TASK ITEM:
When the line containing "pinky dip: (257, 231)" is found in the data below, copy it and each line after it through the line containing "middle tip: (395, 143)", exactly and with no others.

THE INPUT:
::::
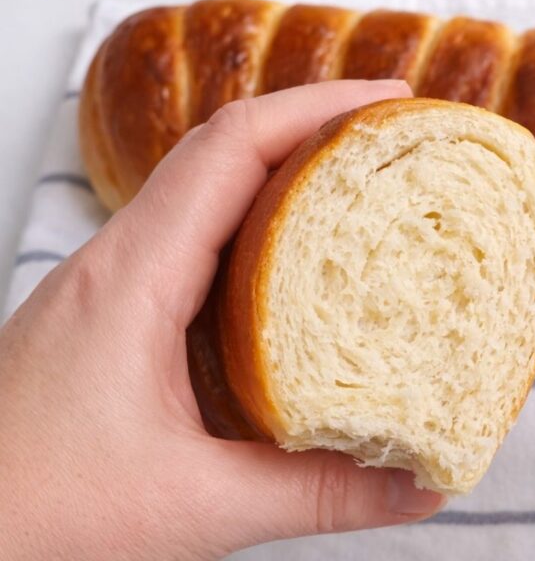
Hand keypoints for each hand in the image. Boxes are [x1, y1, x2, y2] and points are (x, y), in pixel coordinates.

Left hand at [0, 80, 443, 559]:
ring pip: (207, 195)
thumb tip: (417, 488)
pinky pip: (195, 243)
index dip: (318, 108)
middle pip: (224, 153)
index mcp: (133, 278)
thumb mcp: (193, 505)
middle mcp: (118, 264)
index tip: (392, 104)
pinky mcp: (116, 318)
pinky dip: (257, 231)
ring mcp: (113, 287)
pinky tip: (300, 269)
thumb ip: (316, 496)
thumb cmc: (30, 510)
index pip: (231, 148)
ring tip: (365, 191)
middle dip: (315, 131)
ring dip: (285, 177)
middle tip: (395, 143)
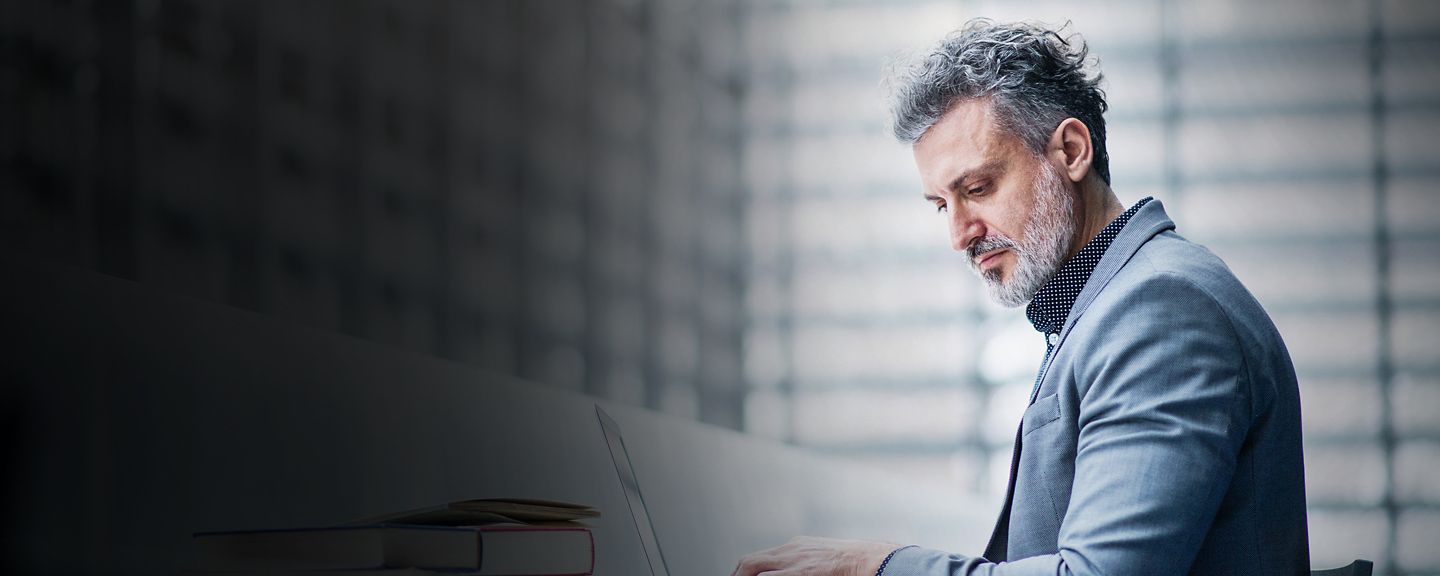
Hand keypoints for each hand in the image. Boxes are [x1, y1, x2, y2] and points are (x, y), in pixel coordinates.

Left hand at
::::
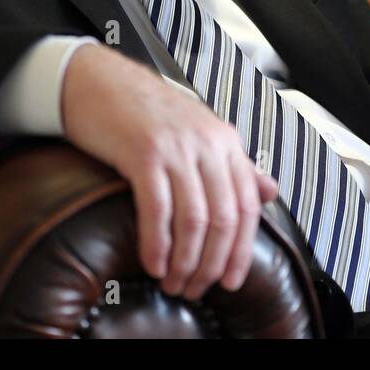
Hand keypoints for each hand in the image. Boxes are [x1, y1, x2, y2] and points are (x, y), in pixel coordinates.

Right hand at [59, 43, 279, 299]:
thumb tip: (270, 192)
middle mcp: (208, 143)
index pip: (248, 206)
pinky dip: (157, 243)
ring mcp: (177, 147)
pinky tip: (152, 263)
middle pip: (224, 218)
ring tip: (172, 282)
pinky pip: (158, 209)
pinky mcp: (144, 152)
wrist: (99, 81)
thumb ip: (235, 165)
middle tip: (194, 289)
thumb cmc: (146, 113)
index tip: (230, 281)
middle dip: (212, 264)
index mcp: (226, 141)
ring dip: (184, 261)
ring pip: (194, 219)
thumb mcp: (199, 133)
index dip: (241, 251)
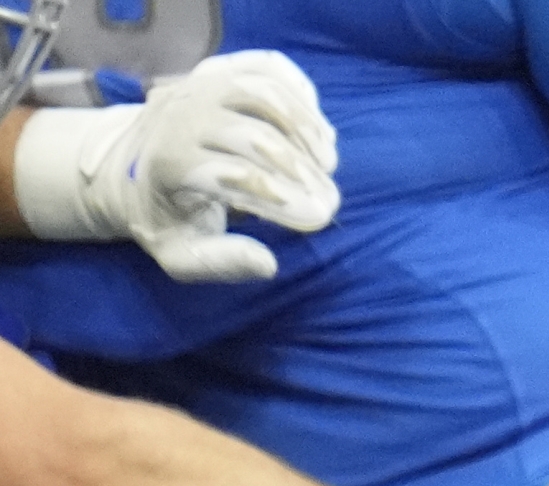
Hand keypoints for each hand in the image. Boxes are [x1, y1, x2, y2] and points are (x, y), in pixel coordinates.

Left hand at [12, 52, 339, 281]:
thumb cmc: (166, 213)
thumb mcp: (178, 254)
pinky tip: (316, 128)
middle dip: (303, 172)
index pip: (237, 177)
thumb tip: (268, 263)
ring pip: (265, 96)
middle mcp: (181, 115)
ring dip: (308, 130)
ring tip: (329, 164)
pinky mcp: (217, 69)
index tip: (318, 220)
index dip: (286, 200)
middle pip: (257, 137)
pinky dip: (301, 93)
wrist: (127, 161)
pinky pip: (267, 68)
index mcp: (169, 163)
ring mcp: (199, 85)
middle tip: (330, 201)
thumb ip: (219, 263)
::::
RESULT OF THIS TASK:
pinky dip: (257, 231)
ring mcp: (113, 287)
pinky tip: (300, 269)
thumb ip: (316, 496)
thumb cmc: (30, 510)
index pip: (231, 148)
ring tip: (365, 191)
middle dip: (315, 131)
ring dip: (285, 177)
middle tip: (395, 143)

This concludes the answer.